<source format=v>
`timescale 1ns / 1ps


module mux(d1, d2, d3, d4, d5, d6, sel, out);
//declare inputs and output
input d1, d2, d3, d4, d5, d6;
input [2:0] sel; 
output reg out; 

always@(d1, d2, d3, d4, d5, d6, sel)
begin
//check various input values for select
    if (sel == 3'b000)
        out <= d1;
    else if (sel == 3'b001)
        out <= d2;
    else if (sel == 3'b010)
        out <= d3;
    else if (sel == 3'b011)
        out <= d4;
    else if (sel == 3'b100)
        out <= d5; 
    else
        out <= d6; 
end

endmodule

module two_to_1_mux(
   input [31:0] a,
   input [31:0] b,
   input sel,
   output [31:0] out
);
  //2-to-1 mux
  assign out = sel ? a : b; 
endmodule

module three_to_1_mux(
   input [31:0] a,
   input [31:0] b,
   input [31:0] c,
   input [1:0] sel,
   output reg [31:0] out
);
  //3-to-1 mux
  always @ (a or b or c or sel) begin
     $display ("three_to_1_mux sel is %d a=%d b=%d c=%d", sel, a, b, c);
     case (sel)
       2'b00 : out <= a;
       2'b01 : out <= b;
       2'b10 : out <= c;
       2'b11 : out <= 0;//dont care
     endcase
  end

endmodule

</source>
___
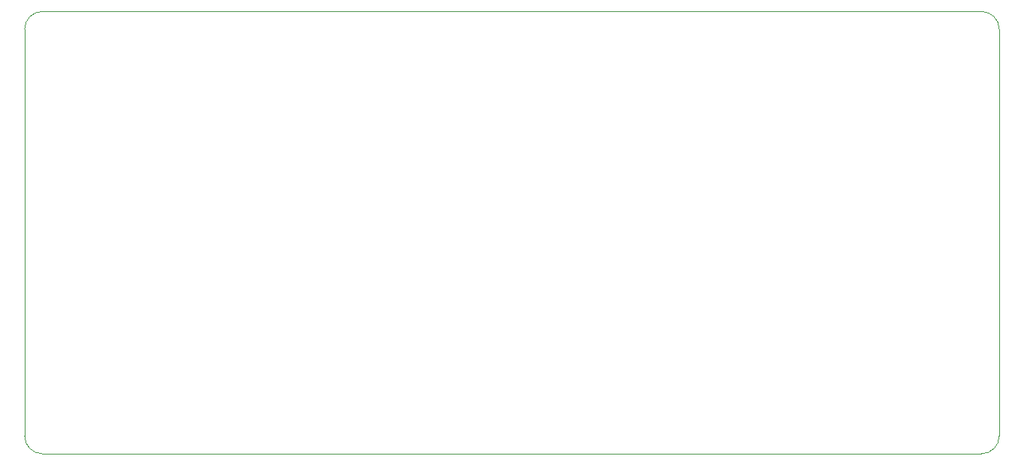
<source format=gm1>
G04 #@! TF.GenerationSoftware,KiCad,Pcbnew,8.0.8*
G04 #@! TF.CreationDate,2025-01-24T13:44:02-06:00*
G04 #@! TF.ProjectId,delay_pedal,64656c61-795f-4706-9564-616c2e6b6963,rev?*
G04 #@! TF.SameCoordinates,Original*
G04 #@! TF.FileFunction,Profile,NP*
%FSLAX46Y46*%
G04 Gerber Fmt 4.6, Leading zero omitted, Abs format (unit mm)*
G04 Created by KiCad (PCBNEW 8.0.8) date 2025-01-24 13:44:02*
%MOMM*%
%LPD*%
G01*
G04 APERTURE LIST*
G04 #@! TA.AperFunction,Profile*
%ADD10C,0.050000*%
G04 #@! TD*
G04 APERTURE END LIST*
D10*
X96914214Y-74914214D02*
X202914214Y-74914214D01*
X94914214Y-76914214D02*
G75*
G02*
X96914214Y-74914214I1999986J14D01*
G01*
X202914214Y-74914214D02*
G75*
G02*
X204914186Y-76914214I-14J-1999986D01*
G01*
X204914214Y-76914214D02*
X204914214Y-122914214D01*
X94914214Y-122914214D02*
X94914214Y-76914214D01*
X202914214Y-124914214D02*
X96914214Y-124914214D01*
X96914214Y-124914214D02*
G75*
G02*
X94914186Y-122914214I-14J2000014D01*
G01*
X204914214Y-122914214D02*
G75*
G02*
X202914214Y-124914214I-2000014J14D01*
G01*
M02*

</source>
___
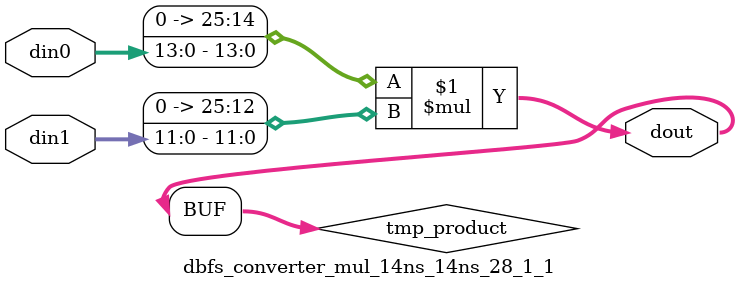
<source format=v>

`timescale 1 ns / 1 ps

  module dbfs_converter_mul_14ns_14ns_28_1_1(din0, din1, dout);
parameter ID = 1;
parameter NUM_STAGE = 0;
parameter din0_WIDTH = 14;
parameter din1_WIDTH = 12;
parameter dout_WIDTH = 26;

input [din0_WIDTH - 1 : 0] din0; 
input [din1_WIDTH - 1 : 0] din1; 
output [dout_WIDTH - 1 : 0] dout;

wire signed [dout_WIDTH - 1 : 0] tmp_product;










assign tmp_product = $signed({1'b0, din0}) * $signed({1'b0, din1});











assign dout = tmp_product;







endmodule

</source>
___
— Work item —
Every line with "APERTURE" in it should be copied from the entries.

— Written solution —
G04 APERTURE LIST*
G04 APERTURE END LIST*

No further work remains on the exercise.